Document excerpt:
━━━━━━━━
Clark Paulsen, Division Chief
Tax Withholding and Reporting Requirements
Fringe Benefits and Employee Business Expenses
Fringe Benefits (FB) and Employee Business Expenses (EBE) are defined as something additional to regular pay, which an employee receives from an employer. Types include cash, cash equivalents, goods, property and services and most often represent taxable, reportable income.
Departments must comply with reporting and withholding requirements cited in the State Controller's Office Payroll Procedures Manual, Section N120.
|Federal, 25%||Medicare, 1.45% (if applicable)|
|State, 6.6%||State Disability (SDI), 1.0% (if applicable)|
|Social Security, 6.2%|
All withholding adjustments will appear in a regular payroll warrant with the exception of some moving and relocation payments. Federal and State tax for moving and relocation will be withheld from the travel expense claim (TEC) reimbursement check unless otherwise noted. Amounts for Social Security, Medicare and State Disability Insurance will be withheld from a future payroll warrant.
All reportable FB and EBE payments issued to employees in a calendar year must be reflected on the Wage and Tax Statement, Form W-2.
━━━━━━━━
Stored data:
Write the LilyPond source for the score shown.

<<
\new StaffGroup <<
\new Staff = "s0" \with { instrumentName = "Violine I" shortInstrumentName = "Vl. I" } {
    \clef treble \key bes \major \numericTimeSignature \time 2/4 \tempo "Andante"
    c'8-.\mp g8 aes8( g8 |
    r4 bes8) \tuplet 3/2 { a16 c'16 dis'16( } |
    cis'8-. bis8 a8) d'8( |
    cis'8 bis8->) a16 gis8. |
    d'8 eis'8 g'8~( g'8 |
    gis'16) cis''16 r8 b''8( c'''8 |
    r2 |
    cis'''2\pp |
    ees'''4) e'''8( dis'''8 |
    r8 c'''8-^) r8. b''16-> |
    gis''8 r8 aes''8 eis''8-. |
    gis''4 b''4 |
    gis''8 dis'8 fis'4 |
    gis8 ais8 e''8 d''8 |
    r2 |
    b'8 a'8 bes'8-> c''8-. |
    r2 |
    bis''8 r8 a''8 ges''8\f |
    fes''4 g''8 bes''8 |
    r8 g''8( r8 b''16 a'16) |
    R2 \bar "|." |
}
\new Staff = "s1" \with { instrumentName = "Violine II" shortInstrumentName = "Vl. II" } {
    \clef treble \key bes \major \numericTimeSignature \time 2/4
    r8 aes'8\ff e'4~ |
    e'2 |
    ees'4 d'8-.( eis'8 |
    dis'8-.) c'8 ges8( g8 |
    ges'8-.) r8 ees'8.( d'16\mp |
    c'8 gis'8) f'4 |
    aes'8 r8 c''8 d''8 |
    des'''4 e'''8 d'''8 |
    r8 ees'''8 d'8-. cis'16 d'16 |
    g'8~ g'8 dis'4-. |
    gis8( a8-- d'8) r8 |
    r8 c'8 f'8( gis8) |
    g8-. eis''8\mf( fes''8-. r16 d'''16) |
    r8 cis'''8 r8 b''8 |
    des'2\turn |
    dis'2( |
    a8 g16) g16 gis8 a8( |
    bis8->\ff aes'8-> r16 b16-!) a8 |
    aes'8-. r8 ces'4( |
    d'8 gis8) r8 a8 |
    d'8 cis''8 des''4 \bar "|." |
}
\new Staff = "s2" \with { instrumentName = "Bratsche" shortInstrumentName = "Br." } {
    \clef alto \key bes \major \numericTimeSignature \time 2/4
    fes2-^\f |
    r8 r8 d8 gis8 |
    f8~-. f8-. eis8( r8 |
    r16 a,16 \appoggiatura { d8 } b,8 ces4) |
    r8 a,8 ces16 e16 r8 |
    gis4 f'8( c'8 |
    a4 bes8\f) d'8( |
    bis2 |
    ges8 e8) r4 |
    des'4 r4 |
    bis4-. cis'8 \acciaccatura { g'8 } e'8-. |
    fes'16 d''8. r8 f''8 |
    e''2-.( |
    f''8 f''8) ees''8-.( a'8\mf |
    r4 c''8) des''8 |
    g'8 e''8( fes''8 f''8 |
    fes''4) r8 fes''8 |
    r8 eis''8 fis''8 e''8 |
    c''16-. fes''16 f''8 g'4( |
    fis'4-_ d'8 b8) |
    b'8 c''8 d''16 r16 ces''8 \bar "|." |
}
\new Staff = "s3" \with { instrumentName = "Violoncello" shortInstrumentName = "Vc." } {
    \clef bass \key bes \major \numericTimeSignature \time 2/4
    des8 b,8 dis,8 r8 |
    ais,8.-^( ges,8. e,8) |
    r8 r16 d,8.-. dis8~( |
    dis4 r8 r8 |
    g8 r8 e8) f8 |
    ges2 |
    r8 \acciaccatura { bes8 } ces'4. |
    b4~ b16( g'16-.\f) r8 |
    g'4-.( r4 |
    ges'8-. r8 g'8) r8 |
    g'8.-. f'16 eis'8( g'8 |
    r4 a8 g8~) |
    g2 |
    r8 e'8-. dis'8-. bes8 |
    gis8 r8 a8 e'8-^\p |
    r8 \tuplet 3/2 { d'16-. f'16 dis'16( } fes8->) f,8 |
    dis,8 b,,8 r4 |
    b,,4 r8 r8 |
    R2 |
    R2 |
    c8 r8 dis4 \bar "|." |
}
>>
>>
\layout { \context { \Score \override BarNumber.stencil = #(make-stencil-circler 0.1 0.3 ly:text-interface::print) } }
━━━━━━━━
Aim of the task: Write out the stretch from "Clark Paulsen, Division" through "Manual, Section N120." of the fringe benefits text above, word for word.

Answer section:
Clark Paulsen, Division Chief
Tax Withholding and Reporting Requirements
Fringe Benefits and Employee Business Expenses
Fringe Benefits (FB) and Employee Business Expenses (EBE) are defined as something additional to regular pay, which an employee receives from an employer. Types include cash, cash equivalents, goods, property and services and most often represent taxable, reportable income.
Departments must comply with reporting and withholding requirements cited in the State Controller's Office Payroll Procedures Manual, Section N120.